● **PROMPT**:
Report back every line below that carries the word "Angeles".
START STUDY MATERIAL
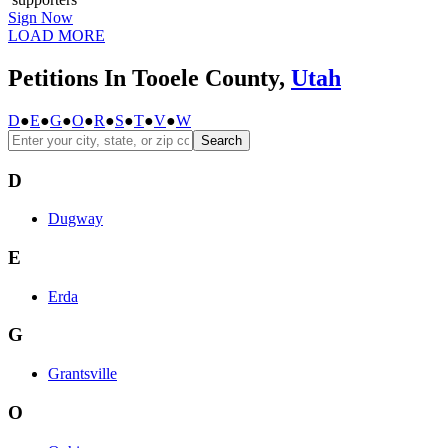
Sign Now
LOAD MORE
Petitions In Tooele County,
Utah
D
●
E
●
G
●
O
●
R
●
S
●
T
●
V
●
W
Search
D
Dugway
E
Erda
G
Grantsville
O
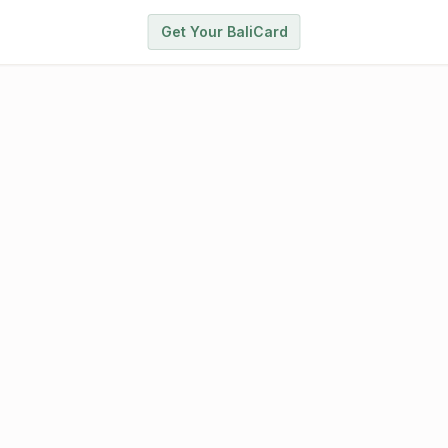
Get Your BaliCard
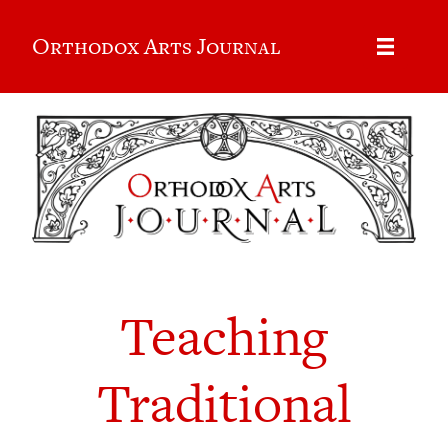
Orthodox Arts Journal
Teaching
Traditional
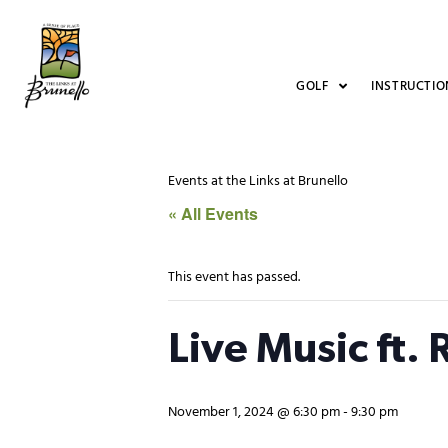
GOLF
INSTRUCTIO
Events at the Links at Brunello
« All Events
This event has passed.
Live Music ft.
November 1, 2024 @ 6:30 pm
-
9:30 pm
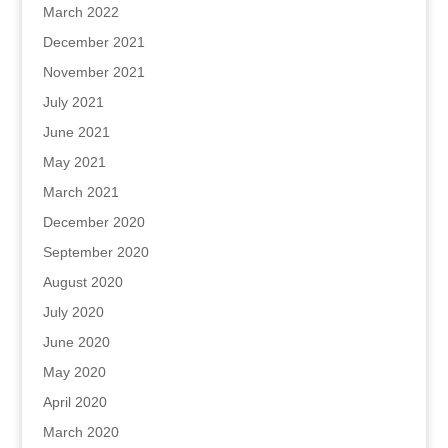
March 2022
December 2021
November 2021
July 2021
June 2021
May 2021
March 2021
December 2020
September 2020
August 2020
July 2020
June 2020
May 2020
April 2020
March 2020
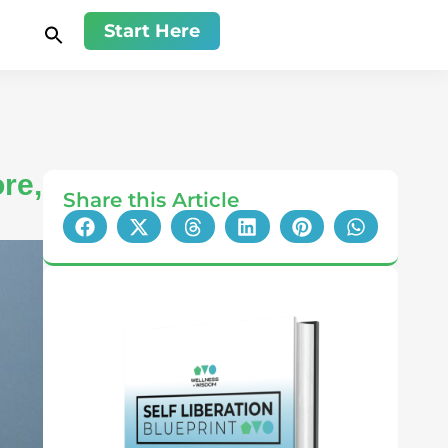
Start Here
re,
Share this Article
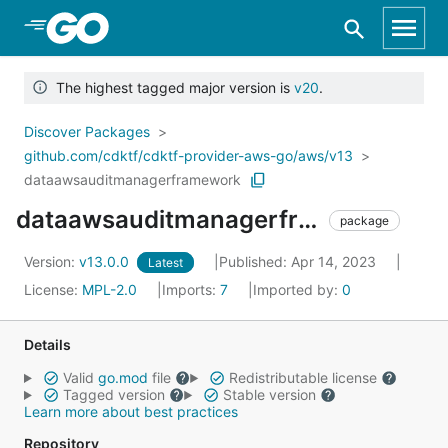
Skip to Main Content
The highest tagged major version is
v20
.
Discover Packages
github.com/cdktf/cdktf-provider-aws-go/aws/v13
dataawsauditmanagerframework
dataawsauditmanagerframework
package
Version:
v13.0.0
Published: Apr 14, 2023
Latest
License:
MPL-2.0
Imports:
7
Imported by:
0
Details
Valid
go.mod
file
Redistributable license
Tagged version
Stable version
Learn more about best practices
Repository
END STUDY MATERIAL
START STUDY MATERIAL
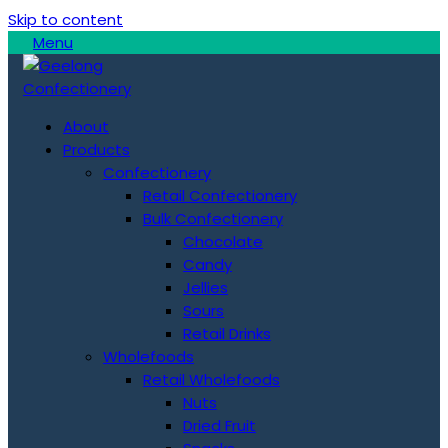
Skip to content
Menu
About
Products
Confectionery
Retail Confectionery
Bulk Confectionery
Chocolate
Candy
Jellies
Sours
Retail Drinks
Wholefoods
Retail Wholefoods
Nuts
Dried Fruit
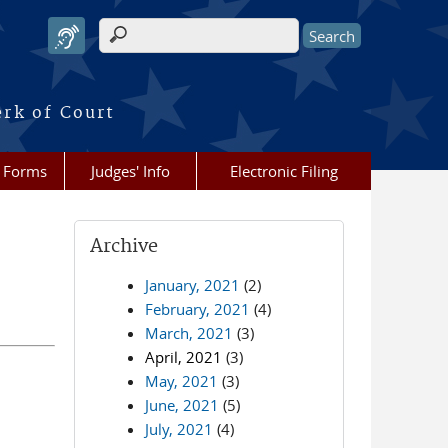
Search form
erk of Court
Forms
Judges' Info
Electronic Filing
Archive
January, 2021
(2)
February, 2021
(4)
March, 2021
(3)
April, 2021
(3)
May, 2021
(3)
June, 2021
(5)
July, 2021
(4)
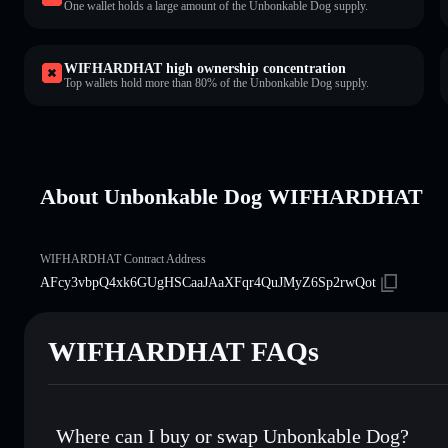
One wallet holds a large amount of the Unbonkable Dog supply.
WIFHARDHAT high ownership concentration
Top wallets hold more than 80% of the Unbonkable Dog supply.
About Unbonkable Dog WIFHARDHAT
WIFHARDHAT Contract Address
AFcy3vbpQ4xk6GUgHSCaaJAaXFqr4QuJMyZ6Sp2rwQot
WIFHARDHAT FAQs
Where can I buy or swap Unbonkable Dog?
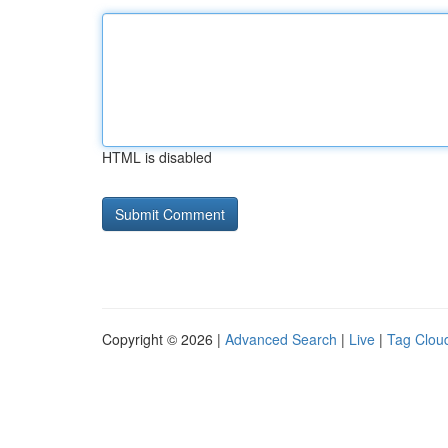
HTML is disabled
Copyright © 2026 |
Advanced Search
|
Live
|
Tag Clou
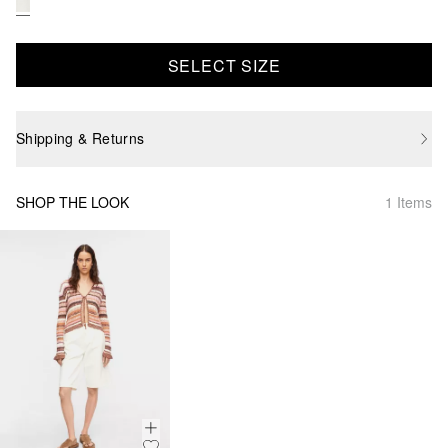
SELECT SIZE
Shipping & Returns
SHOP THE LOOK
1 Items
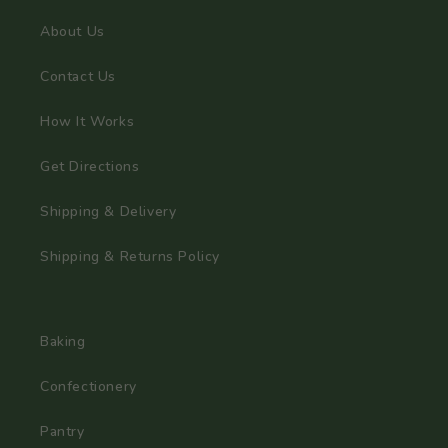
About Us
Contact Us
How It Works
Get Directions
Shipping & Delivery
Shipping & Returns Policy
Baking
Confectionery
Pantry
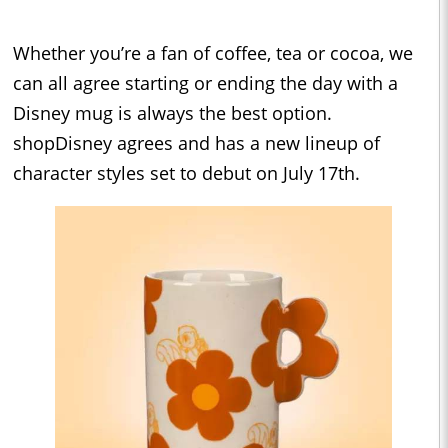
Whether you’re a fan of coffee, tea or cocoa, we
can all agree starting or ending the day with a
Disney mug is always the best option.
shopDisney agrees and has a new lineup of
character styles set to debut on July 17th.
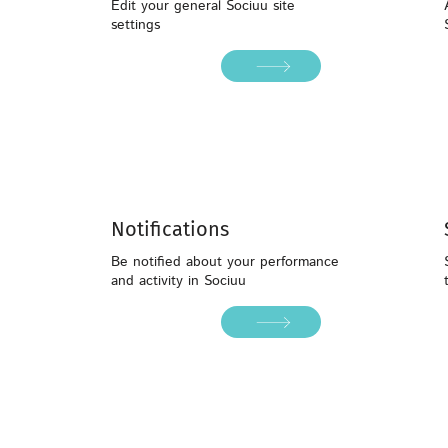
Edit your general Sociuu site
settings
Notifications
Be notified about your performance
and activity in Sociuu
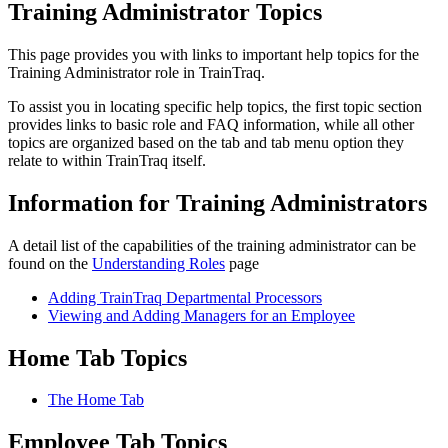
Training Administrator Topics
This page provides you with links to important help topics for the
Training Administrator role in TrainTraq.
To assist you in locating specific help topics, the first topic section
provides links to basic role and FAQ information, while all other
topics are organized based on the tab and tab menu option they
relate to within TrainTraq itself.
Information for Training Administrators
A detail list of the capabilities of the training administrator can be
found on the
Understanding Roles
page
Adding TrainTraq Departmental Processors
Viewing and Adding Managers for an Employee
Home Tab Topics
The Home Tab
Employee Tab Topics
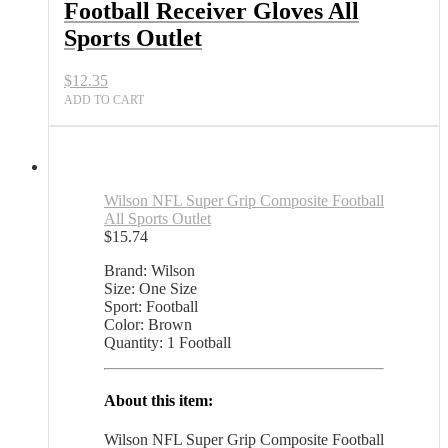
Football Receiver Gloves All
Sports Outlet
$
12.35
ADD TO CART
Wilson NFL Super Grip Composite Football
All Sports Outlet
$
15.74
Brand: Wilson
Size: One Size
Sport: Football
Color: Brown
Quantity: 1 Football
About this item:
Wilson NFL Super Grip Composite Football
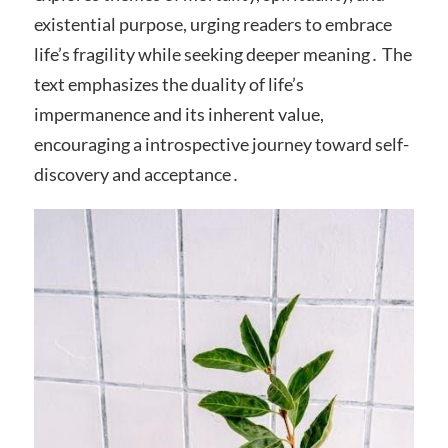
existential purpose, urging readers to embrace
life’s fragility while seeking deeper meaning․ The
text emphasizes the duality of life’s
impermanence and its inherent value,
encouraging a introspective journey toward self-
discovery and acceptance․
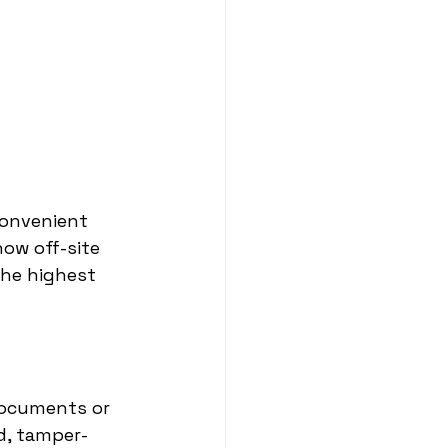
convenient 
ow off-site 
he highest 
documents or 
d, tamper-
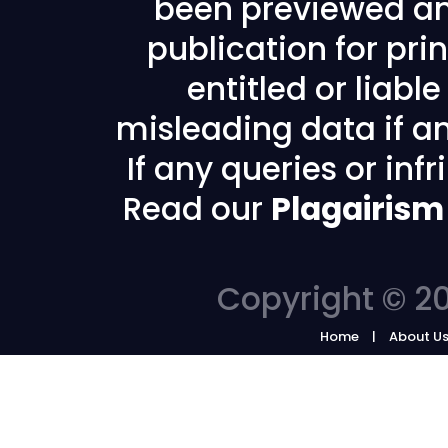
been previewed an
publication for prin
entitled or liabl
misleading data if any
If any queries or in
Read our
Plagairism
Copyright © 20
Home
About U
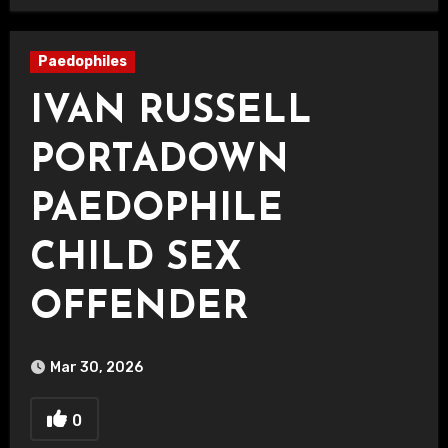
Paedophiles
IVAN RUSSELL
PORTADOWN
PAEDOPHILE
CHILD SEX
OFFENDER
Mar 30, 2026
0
END STUDY MATERIAL
START STUDY MATERIAL
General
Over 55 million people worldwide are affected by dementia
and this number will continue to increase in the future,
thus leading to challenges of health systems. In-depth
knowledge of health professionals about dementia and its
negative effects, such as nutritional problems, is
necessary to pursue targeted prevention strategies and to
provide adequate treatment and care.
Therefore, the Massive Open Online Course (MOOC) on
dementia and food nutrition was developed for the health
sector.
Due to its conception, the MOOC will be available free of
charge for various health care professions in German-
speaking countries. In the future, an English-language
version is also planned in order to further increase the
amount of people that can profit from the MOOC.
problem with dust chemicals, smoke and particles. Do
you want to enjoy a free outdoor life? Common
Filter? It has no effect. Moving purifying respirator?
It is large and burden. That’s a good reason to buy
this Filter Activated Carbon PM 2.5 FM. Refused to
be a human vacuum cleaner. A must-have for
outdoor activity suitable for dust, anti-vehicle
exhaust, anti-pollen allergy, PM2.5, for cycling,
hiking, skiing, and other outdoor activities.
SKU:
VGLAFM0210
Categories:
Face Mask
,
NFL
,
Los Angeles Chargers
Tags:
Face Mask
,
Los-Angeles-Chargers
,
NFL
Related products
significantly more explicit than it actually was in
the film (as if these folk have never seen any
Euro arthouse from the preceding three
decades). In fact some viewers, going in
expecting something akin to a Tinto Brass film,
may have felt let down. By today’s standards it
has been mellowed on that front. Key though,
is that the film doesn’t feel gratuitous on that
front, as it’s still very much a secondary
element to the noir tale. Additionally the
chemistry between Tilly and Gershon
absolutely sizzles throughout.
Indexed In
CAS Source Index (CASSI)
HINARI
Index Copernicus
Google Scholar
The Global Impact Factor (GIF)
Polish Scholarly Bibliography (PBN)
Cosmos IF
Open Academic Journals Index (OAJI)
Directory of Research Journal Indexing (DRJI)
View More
END STUDY MATERIAL
● **YOUR SOLUTION**:
Los Angeles Chargers
Los-Angeles-Chargers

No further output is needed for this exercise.